People often ask me if India is safe. I always tell them yes. I feel safer in Mumbai than pretty much any city that I’ve ever lived in and will walk around just about anywhere 24 hours a day. Mumbai feels safer, aside from the traffic, than New York. Aside from being run over, I really don’t worry about anything. I’ve lived here 6 years and have never had a single violent incident occur against me (well, aside from two terrorist attacks, which I don’t really consider part of day to day life). Foreign women have it differently, they get groped and harrassed pretty much all the time if they get in any proximity to Indian men. But its almost never violent.
There is a time, however, when India is not safe. It is when we are talking in groups of people or better yet mobs of people. In India, nobody openly commits violent crime alone in public. Nobody walks up to you with a gun and says, “give me your money, bitch” like the people on The Wire do. It just doesn’t really happen that often.
However, if a mob of people get together they will do pretty much whatever they like in India. There is a strange tacit belief in India that in a mob of people you are somehow not responsible individually for your actions or the mob’s actions. If the entire bus is raping the girl then it doesn’t really matter if you do too. The mobs in the London Riots collectively felt similarly and were surprised when this wasn’t the case.
When I see a mob of angry people in India I get away and quickly. If that mob wants to kill somebody, then the mob seems to be allowed to do so. Unless, one person can be singled out easily, no politician or policeman will actually go after the entire mob which might very well be somebody’s voting base. This is why, in the 90’s, we had all sorts of violent murders in Mumbai carried out by angry mobs, in a good old fashioned neighborhood genocide, and nobody was really prosecuted for their crimes.
The bus rape is a similiar situation where the mob believes it can do whatever it wants and get away with it.
There is also a strange belief in India that if the girl has already been “devirginized” once and and lost her purity then she is "spoiled’ and you can treat her body like that of a dead crack whore.

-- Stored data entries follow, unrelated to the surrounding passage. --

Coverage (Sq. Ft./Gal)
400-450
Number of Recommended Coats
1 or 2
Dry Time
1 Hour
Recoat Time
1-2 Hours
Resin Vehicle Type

A second rape somehow doesn’t matter, nor a third, nor a forth once the first one is out of the way. The subsequent gang rapes somehow don’t matter as much as the first one. The woman is effectively the house with a broken window after the first rape and everyone is allowed to desecrate her now that her purity is lost.
I’ll never forget the Indian guy on NBC’s “To Catch a Predator” who gets caught red-handed soliciting sex online from a 13 year old girl. His defense is, “She told me she is not a wirgin [sic] anymore,” implying that she is already “spoiled” and therefore having sex with her doesn’t matter even though she is massively underage. This logic seems to work in India, but not so much on US TV.

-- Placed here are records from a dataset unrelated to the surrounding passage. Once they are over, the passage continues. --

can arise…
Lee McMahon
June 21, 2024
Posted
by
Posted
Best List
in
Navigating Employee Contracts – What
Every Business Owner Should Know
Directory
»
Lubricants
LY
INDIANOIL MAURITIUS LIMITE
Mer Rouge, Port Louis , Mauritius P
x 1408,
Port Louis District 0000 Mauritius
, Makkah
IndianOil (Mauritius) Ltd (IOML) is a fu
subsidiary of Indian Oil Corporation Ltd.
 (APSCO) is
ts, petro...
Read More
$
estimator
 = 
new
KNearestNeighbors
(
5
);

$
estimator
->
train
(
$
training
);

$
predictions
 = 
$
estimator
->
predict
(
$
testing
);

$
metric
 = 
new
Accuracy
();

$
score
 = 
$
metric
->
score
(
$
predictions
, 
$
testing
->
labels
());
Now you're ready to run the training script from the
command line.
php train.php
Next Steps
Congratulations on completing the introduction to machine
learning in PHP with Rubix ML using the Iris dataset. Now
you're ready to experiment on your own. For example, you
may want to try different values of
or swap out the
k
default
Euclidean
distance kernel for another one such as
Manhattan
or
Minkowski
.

On the bus, If there were just one rapist then it would be easy to punish just that one guy. But because there were many it seems difficult to assign blame to the entire group and also difficult to decide how to equitably assign blame. Furthermore, for the rapists, who are sexually frustrated, they see themselves as somehow less culpable than if they were to go out and rape one woman on their own. The Indian herd mentality somehow means that this is acceptable behaviour. To the extent that nobody thought to stop them. Some apparently, even joined in. I doubt that these guys would be willing to commit the crime on their own.
The message that your average North Indian male needs to get from this, at least the one that the media is hoping that people will get, is that, “Yes, you are responsible if you are involved in this in any way. Equally responsible as the first guy.”